El Paso, TX — West Side Extension Rejected
El Paso City Council met Tuesday and killed the idea of a westside extension to a proposed single-track 5.2 mile loop line (on parallel streets) that would link the Mexican border area, downtown and the University of Texas-El Paso campus.
The council appears to support the rehabilitation of the city's PCCs that have been in storage since the early 1970s when service to Juarez, Mexico, ended and a Texas side only truncated line proved to be a flop.
These are air-electric cars that were purchased from San Diego in 1949 by El Paso City Lines, a National City Lines operation around 1950. Brookville Equipment Corp. provided PCC enthusiasts at El Paso with an estimate for rehab. But presumably only the car body shells would be reused with total conversion into an all-electric car, probably along the lines of work done with the PCC-II cars for Philadelphia SEPTA.
According to KFOX TV, city representative Courtney Niland said the system should pay for itself.
"We're going to look at the fact that there is a 9-1 return possibly. And along that particular corridor, you're going to be connecting (the University of Texas-El Paso), downtown El Paso. To me, you're going to see all kinds of development pop up," Niland said.
On September 11, according to the El Paso Times, the majority of council members selected the old streetcars as the preferred alternative type of vehicle to include in the proposed construction of a streetcar system. The city has a preliminary study underway that would enable application for a $90 million state grant to build the system. Reportedly the chairman of the Texas Transportation Commission has committed to providing these funds once the city has conducted design and engineering of the system.
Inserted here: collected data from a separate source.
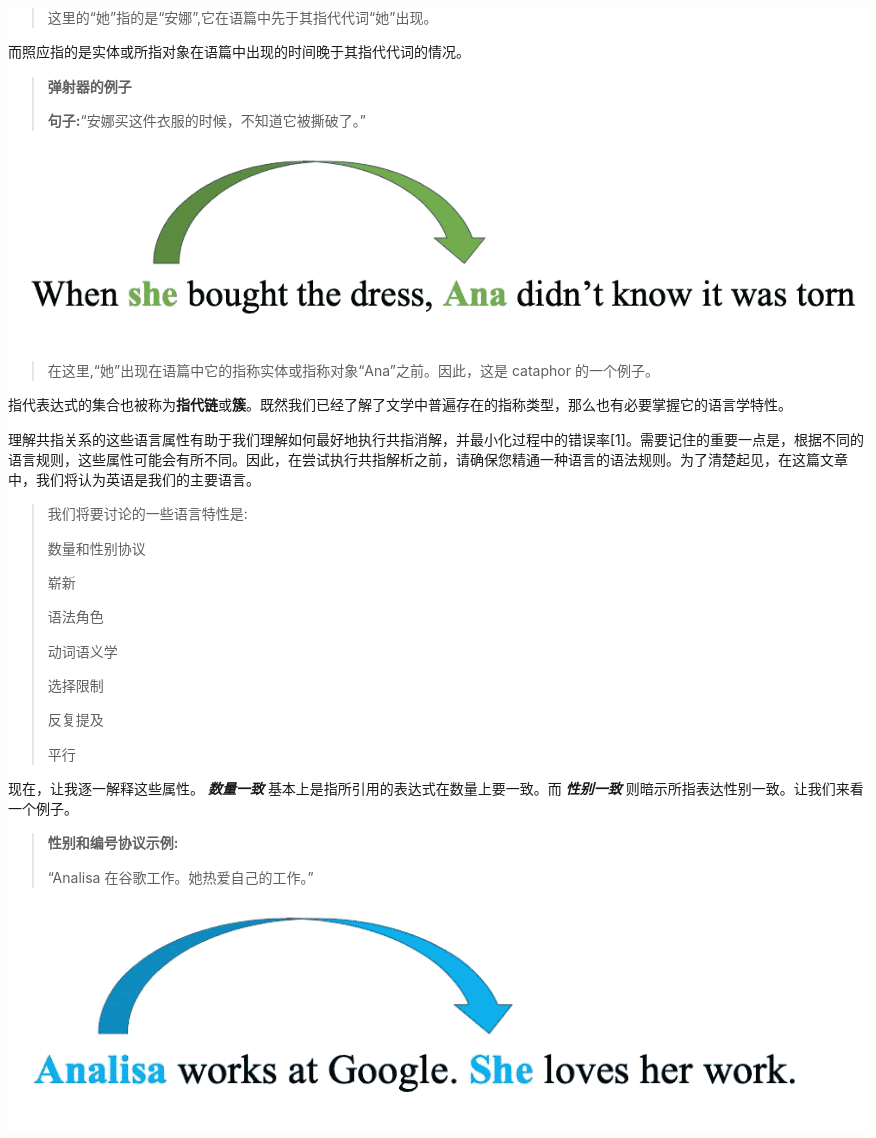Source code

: > 这里的“她”指的是“安娜”,它在语篇中先于其指代代词“她”出现。

而照应指的是实体或所指对象在语篇中出现的时间晚于其指代代词的情况。

> **弹射器的例子**
> 
> **句子:**“安娜买这件衣服的时候，不知道它被撕破了。”

![](img/1aa983e2a2bc08f1a0129725407f1048.png)

> 在这里,“她”出现在语篇中它的指称实体或指称对象“Ana”之前。因此，这是 cataphor 的一个例子。

指代表达式的集合也被称为**指代链**或**簇**。既然我们已经了解了文学中普遍存在的指称类型，那么也有必要掌握它的语言学特性。

理解共指关系的这些语言属性有助于我们理解如何最好地执行共指消解，并最小化过程中的错误率[1]。需要记住的重要一点是，根据不同的语言规则，这些属性可能会有所不同。因此，在尝试执行共指解析之前，请确保您精通一种语言的语法规则。为了清楚起见，在这篇文章中，我们将认为英语是我们的主要语言。

> 我们将要讨论的一些语言特性是:
> 
> 数量和性别协议
> 
> 崭新
> 
> 语法角色
> 
> 动词语义学
> 
> 选择限制
> 
> 反复提及
> 
> 平行

现在，让我逐一解释这些属性。 ***数量一致*** 基本上是指所引用的表达式在数量上要一致。而 ***性别一致*** 则暗示所指表达性别一致。让我们来看一个例子。

> **性别和编号协议示例:**
> 
> “Analisa 在谷歌工作。她热爱自己的工作。”

![](img/ff2d8dcdeecd2ac3699b94db7503c5d7.png)
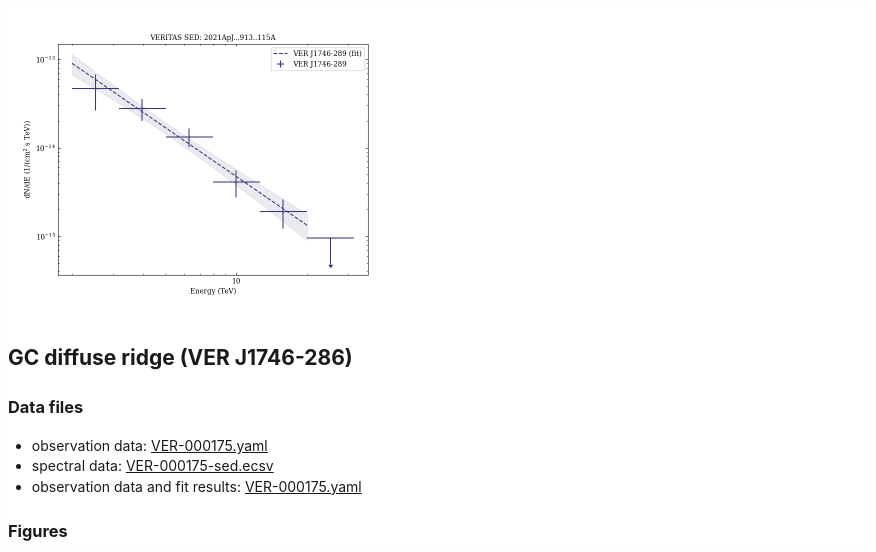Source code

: <img src="figures/2021ApJ...913..115A-VER-165-1-sed.png" alt="drawing" width="400"/>


## GC diffuse ridge (VER J1746-286)
### Data files

- observation data: [VER-000175.yaml](VER-000175.yaml)
- spectral data: [VER-000175-sed.ecsv](VER-000175-sed.ecsv)
- observation data and fit results: [VER-000175.yaml](VER-000175.yaml)


### Figures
"To the greatest extent possible, we would like to stay true to El Paso's roots," said city Rep. Steve Ortega to the Times. "The idea of bringing the PCCs back that were in place from 1949 to 1974 is going to be met with great enthusiasm."
The estimated cost to restore one streetcar is between $1.6 million and $2.5 million and could take up to 18 months, compared with a price of about $1.2 million for a new replica streetcar which could be available in a year or less, Nannenga said. The city has about eight old streetcars, which are being stored in a desert area at the El Paso International Airport.
The City Council rejected several suggested extensions to the planned route in order to keep the price in the $90 million range.
The Council also approved raising the contract commitment to the URS Corp. to cover the final design, bidding, and construction phases of the project. The design is expected to be complete by February 2013.